**About this exercise:**
Report every line below that carries the word "hand".

Stored data entries:
== Segment start ==
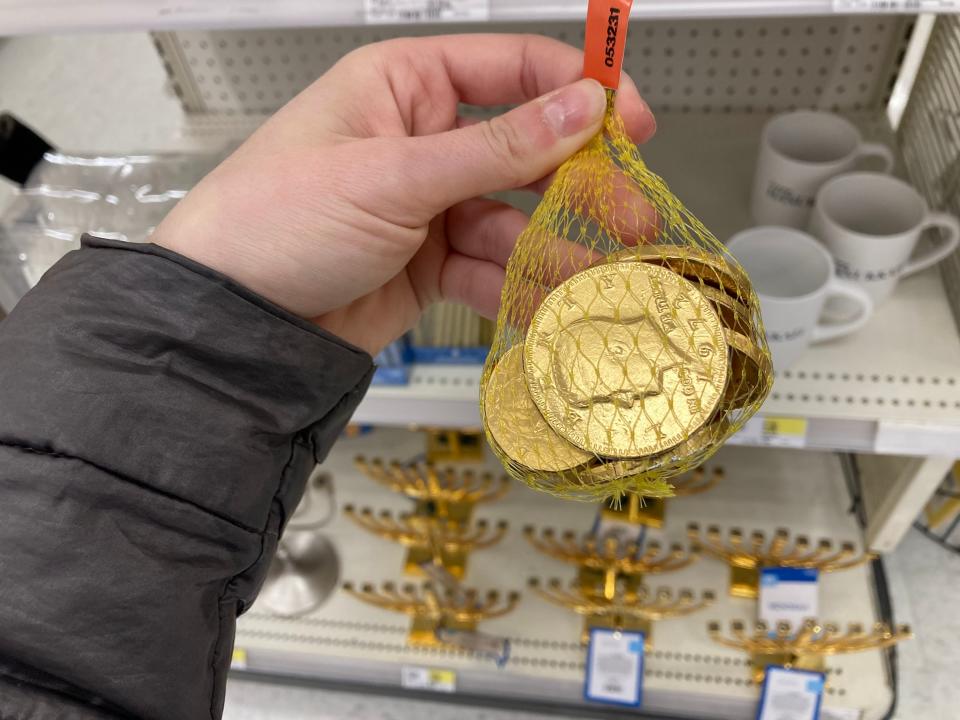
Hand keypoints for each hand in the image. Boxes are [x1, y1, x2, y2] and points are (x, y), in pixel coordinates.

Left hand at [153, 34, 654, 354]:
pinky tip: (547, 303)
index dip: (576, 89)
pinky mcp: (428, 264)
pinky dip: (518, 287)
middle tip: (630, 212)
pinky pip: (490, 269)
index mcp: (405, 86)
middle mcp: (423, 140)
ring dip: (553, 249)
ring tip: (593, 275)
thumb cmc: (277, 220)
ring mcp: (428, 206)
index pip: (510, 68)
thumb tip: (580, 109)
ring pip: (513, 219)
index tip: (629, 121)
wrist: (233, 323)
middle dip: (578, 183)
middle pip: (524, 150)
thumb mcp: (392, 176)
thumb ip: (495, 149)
== Segment end ==
== Segment start ==
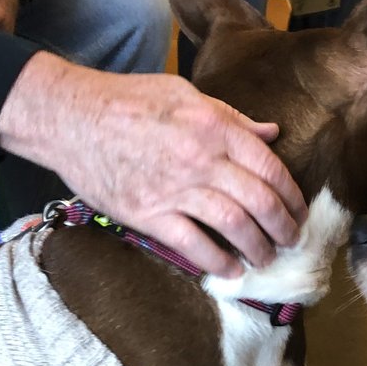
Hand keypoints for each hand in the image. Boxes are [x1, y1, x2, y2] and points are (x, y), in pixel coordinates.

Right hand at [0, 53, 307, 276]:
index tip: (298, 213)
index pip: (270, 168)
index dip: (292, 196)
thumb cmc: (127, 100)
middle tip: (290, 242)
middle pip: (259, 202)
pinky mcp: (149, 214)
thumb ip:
== Segment end ==
**Exercise response:**
Hand keypoints for each hand in the image. Boxes are [x1, y1, x2, y2] and points are (x, y), in pixel coordinates.
Left hand at [153, 34, 654, 354]:
Hand keypoints for each hand in the image. Boxes are [x1, y1, x2, y2] and points are (x, y), in pixel coordinates.
Right hand at [0, 53, 307, 276]:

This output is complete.